▶ **Enunciado A**
Por favor, reproduza sem alterações as linhas dos registros, começando pela linha que contém "Gülten Özdemir (@guloannemutfakta)'in" e seguindo até a linha que contém "предложить и принять", ambas incluídas. Deixe as imagens de fora da resposta.

▶ **Trecho do texto**
Assim, pode-se aceitar que a matriz das correlações, resultante da solução fatorial em três dimensões, apresenta boas propriedades de convergência e de discriminação entre os itens. Em uma etapa seguinte da análise da escala, foi avaliada a confiabilidade do instrumento de medida da zona de tolerância, ou seja, a sua propensão a fornecer os mesmos valores nas mesmas condições de medida.

A Confiabilidade da Escala

Para avaliar a confiabilidade da escala utilizada foi adotado o método de consistência interna, que avalia a homogeneidade do conjunto de itens. Para isso, utilizou-se o cálculo do coeficiente α-Cronbach, que constitui um dos procedimentos mais adotados para avaliar a confiabilidade de uma escala múltipla de itens. Em razão da multidimensionalidade do construto, o coeficiente α-Cronbach foi calculado separadamente para as três dimensões. O objetivo foi determinar em que medida os itens que compõem cada uma das dimensões compartilham uma noção comum. Além disso, as cinco subamostras independentes, correspondendo a cada setor de serviços, foram analisadas separadamente.

Os dados brutos das respostas ao questionário foram utilizados para o cálculo dos coeficientes α-Cronbach; a escala total apresentou um valor igual a 0,97. Além disso, os valores compreendidos entre 0,74 e 0,97 para o nível dos setores, sugerem que a escala apresenta boa confiabilidade, sobretudo para o conjunto de itens que traduzem as dimensões D1 e D2. Os coeficientes obtidos reforçam a demonstração da coerência entre os itens no interior de cada dimensão. Essa consistência interna contribui para estabelecer a validade convergente da escala de medida da zona de tolerância utilizada nesta pesquisa.

A obtenção de coeficientes α-Cronbach elevados é compreensível, porque o ponto de partida para a elaboração do questionário desta pesquisa sobre a zona de tolerância foi o instrumento Servqual, que já apresentava coeficientes bastante elevados. Além disso, o coeficiente total de confiabilidade apresentado pela escala da presente pesquisa é superior àqueles obtidos por Parasuraman e colaboradores (1988, 1991b) com a aplicação de Servqual.

▶ **Enunciado B**
Responda com base no trecho acima sobre a confiabilidade da escala:
(i) Que valor do coeficiente α-Cronbach a escala total apresentou?
(ii) Quantas subamostras independentes foram analisadas separadamente?
(iii) Que instrumento serviu de ponto de partida para a elaboração do questionário da pesquisa?

▶ **Registros fornecidos**
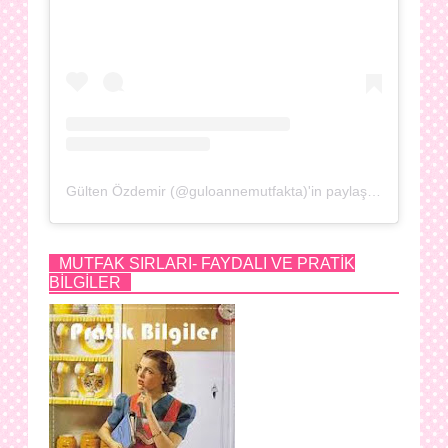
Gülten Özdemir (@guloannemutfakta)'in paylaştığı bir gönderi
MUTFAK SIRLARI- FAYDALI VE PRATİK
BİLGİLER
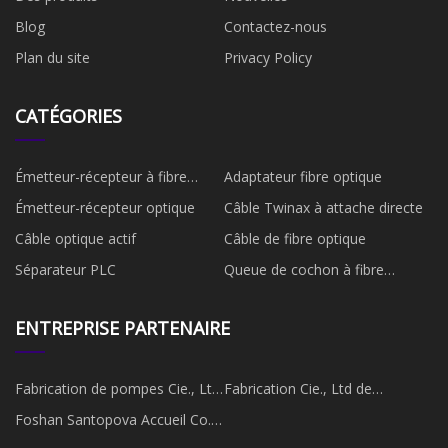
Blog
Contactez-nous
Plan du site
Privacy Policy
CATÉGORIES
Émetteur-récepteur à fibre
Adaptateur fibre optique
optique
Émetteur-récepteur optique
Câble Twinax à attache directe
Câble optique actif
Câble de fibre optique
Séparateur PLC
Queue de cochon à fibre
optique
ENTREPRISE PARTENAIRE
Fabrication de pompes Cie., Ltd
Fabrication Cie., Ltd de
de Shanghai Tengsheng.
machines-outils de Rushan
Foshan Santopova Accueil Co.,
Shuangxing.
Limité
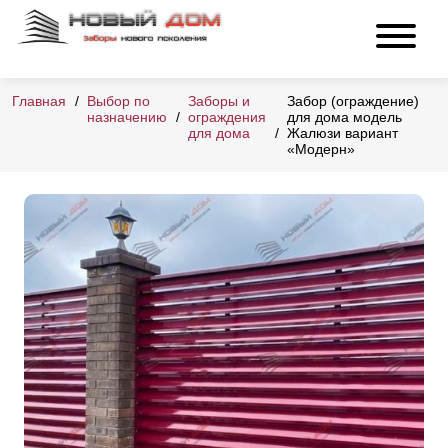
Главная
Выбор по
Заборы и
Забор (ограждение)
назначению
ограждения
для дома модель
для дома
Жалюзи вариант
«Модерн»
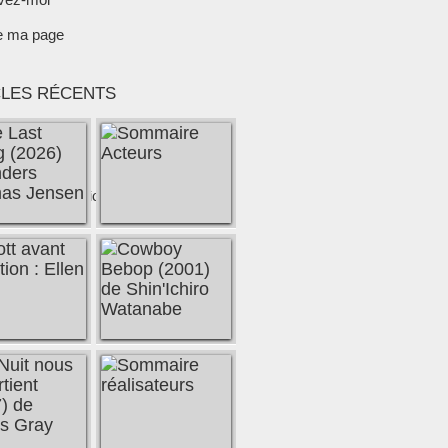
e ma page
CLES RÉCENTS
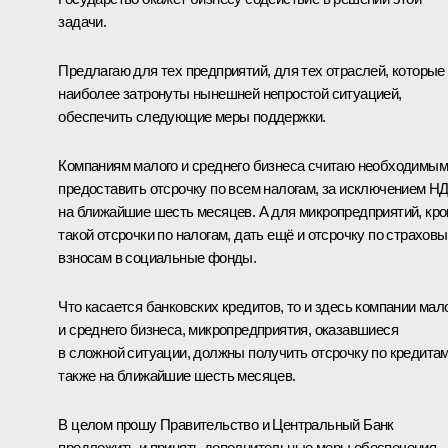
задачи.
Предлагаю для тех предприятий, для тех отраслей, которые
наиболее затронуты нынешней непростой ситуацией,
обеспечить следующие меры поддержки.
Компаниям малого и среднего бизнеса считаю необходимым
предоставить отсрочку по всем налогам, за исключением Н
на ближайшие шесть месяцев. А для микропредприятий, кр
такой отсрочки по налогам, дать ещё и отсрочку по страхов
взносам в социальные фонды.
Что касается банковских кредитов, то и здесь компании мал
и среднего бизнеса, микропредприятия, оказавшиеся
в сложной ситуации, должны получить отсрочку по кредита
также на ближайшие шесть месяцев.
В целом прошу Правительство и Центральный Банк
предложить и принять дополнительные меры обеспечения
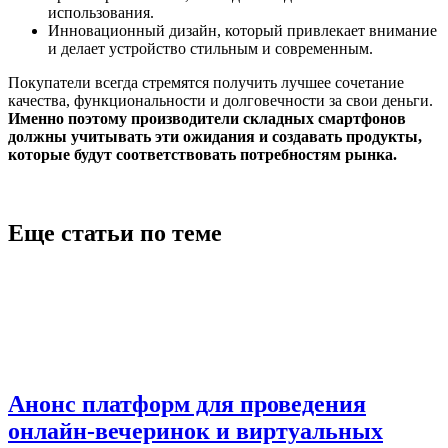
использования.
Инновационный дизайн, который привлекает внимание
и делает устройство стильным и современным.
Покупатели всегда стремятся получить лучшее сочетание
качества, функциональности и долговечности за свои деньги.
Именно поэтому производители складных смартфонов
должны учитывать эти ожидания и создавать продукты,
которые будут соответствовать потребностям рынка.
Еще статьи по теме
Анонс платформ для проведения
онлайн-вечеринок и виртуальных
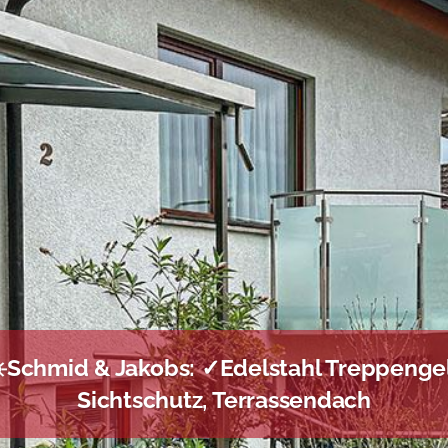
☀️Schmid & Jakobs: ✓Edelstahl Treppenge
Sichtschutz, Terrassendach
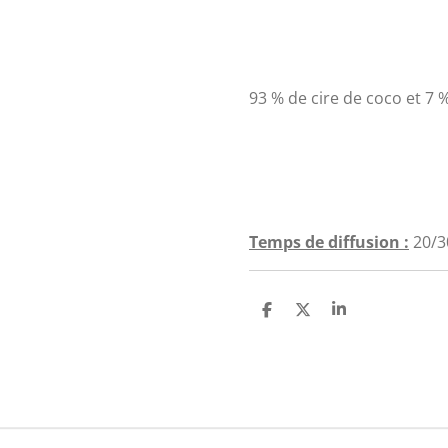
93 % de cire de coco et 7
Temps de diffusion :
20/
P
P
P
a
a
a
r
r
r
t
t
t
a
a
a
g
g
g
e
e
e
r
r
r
==
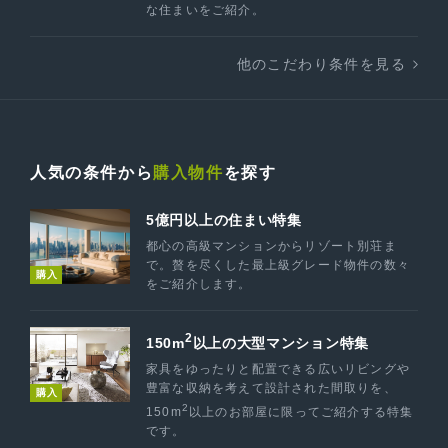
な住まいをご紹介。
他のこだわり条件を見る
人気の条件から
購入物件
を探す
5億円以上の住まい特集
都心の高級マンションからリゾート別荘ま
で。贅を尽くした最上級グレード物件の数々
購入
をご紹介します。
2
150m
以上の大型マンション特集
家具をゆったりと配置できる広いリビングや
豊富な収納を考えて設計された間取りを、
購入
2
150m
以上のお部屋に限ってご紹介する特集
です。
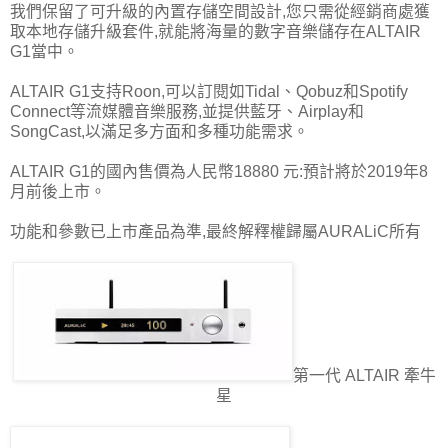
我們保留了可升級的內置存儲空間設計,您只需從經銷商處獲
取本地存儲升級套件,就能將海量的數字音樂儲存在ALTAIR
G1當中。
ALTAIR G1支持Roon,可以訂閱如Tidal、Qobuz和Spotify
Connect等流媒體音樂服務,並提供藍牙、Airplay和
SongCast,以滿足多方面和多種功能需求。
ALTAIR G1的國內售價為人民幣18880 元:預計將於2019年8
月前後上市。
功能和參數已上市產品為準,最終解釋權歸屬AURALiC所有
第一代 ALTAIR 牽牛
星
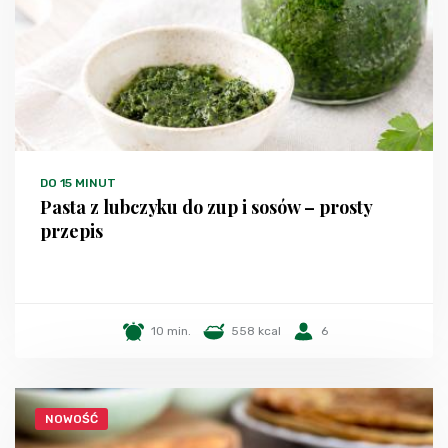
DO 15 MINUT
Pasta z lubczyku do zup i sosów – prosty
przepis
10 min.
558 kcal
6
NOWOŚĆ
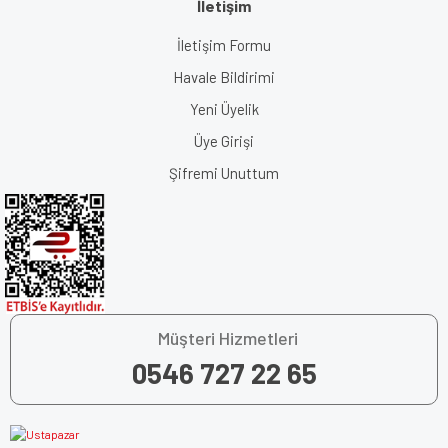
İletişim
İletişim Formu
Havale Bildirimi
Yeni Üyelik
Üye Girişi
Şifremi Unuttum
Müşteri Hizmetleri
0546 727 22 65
--
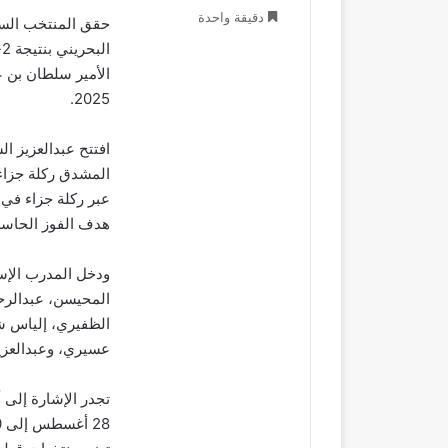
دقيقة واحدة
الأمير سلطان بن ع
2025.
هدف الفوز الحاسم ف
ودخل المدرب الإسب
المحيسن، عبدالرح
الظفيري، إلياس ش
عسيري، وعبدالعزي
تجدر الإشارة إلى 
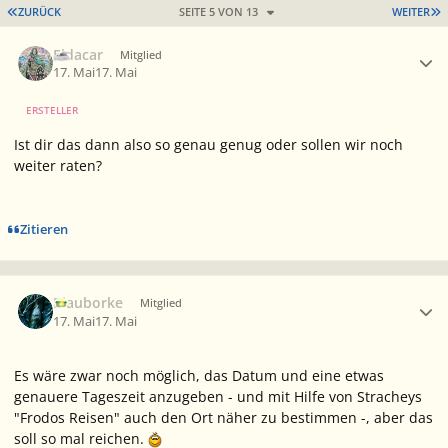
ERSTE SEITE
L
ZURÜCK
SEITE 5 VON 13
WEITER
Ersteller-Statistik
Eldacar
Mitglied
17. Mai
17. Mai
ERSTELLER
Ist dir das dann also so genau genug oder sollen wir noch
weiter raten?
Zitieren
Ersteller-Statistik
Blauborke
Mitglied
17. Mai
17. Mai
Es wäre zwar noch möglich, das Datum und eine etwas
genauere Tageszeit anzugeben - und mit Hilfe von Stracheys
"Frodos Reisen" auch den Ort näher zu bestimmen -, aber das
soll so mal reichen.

▶ **Resposta escrita A**
Gülten Özdemir (@guloannemutfakta)'in paylaştığı bir gönderi
MUTFAK SIRLARI- FAYDALI VE PRATİK
BİLGİLER
Blog
Contactez-nous
Plan du site
Privacy Policy
CATÉGORIES
Émetteur-récepteur à fibre
Adaptateur fibre optique
optique
Émetteur-récepteur optique
Câble Twinax à attache directe
Câble optique actif
Câble de fibre optique
Séparateur PLC
Queue de cochon à fibre
optique
ENTREPRISE PARTENAIRE
Fabrication de pompes Cie., Ltd
Fabrication Cie., Ltd de
de Shanghai Tengsheng.
machines-outils de Rushan
Foshan Santopova Accueil Co.,
Shuangxing.
Limité
Главная
Выбор по
Заборы и
Забор (ограждение)
назначению
ограждения
для дома модель
для дома
Жалюзи вариант
«Модерн»
e ma page
CLES RÉCENTS
задачи.
Предлагаю для тех предприятий, для тех отраслей, которые
наиболее затронуты нынешней непростой ситуацией,
обеспечить следующие меры поддержки.
Компаниям малого и среднего бизнеса считаю необходимым
предоставить отсрочку по всем налогам, за исключением Н
на ближайшие шесть месяцев. А для микропредприятий, кр
такой отсрочки по налогам, дать ещё и отсрочку по страхов
взносам в социальные фонды.
Что касается банковских кредитов, то и здесь компании мал
и среднего бизнеса, микропредприятия, оказавшиеся
в сложной ситуации, должны получить отсрочку по кредита
также на ближайшие шесть месяцев.
В целом прошу Правительство и Центральный Банк
предложить и принять дополнительные меры обеспечения

▶ **Resposta escrita B**
(i) 0,97.
(ii) Cinco, uma para cada setor de serviços.
(iii) O instrumento Servqual.